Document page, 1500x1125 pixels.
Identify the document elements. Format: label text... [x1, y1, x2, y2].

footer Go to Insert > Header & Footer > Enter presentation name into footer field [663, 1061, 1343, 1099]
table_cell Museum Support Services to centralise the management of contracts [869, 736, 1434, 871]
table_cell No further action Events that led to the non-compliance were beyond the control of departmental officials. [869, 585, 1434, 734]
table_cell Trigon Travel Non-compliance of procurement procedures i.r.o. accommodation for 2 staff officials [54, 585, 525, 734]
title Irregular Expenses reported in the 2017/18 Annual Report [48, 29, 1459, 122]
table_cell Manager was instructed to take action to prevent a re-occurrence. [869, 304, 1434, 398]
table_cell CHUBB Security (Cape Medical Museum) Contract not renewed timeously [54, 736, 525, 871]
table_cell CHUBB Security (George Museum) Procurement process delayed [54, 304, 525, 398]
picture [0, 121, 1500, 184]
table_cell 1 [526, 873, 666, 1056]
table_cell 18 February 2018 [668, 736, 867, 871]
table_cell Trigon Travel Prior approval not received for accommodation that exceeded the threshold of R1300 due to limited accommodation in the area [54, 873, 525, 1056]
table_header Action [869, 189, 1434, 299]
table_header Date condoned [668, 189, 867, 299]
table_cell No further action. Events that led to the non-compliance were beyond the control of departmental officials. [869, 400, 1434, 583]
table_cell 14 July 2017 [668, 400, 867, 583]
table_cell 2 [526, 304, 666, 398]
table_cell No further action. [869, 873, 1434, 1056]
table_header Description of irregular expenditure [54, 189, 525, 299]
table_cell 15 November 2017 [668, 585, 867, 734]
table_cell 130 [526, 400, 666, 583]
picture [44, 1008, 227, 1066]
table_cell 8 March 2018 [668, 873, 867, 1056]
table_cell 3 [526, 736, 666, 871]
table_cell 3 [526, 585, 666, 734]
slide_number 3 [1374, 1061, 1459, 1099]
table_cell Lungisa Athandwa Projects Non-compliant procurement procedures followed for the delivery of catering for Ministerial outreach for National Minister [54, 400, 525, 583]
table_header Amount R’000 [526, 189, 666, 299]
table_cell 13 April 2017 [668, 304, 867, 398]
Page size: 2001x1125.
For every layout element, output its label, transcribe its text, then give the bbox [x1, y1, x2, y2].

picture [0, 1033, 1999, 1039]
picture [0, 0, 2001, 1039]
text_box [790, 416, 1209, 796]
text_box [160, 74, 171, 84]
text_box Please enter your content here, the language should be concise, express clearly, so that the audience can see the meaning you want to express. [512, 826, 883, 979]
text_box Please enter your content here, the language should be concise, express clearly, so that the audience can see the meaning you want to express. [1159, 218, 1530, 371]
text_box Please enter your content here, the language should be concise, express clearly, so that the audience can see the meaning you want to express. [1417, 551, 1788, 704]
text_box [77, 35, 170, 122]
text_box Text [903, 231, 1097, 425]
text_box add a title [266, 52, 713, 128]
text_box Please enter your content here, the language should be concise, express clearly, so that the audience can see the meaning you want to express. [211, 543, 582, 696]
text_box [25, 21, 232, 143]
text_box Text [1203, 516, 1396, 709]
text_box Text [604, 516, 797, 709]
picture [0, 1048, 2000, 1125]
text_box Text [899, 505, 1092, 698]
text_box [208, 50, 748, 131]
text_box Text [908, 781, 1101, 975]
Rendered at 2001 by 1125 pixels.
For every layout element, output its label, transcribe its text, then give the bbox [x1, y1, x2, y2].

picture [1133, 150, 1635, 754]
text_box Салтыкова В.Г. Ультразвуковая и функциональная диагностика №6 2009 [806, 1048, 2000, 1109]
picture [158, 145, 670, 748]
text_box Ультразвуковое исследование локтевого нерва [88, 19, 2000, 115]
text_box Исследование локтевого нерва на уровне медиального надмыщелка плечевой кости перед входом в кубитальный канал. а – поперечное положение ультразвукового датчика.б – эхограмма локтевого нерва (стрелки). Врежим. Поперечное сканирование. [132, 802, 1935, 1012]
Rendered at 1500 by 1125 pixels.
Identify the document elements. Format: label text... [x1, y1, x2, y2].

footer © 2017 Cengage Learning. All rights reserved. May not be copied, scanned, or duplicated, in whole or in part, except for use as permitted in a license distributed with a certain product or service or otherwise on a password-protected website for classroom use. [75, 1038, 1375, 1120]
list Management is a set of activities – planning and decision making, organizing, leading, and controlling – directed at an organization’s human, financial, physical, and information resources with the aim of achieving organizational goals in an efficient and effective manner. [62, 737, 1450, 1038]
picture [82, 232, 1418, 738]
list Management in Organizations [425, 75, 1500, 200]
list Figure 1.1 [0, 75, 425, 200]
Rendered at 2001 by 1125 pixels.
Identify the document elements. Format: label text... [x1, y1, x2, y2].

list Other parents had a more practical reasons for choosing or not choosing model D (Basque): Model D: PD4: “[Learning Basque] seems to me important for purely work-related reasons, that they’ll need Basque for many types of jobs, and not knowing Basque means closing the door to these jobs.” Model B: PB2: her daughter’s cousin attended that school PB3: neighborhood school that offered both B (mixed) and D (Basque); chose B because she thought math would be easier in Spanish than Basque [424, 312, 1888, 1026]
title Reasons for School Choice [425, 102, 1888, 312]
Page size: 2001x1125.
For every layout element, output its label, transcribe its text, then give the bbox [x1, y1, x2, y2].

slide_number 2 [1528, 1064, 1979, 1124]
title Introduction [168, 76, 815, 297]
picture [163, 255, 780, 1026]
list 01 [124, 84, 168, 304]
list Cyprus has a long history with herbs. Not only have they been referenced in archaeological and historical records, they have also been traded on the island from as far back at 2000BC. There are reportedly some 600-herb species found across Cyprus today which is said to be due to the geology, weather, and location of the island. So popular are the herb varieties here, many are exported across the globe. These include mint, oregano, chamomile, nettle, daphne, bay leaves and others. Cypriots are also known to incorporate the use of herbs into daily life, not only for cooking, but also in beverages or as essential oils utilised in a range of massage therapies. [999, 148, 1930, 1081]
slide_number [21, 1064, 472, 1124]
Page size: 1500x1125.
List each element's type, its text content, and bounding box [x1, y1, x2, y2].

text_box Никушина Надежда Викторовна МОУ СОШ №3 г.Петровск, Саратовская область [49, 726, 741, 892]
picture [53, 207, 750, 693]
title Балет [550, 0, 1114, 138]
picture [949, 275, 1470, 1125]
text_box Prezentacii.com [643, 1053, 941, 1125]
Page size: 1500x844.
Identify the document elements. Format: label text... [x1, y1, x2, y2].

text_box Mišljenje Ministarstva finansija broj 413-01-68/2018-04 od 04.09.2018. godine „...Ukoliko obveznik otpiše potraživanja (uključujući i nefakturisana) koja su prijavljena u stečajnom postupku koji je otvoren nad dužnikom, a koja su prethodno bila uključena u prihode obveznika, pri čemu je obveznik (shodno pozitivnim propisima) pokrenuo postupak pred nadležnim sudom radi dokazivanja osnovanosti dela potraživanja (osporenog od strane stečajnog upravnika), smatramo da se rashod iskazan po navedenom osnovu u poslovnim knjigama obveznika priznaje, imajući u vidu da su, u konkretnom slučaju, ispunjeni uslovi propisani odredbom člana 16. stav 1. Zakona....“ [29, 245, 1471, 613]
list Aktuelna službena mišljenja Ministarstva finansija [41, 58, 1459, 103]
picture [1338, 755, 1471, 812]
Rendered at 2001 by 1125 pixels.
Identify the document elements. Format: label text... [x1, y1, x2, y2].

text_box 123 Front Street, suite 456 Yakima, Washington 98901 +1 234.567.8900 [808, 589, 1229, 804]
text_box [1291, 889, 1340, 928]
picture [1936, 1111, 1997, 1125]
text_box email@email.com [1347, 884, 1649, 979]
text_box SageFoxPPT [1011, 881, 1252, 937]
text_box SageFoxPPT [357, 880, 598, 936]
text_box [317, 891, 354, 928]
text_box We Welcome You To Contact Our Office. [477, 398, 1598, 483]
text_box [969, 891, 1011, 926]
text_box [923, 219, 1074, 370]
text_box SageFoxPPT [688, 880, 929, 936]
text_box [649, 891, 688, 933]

━━━━━━━━━━━━━━━━━━━━━━━━━━━━━━

WHAT THE EXERCISE ASKS:
Compute how many lines of the records above hold the string "size". Give the number with no other output.

OUTPUT FOR THIS TASK:
4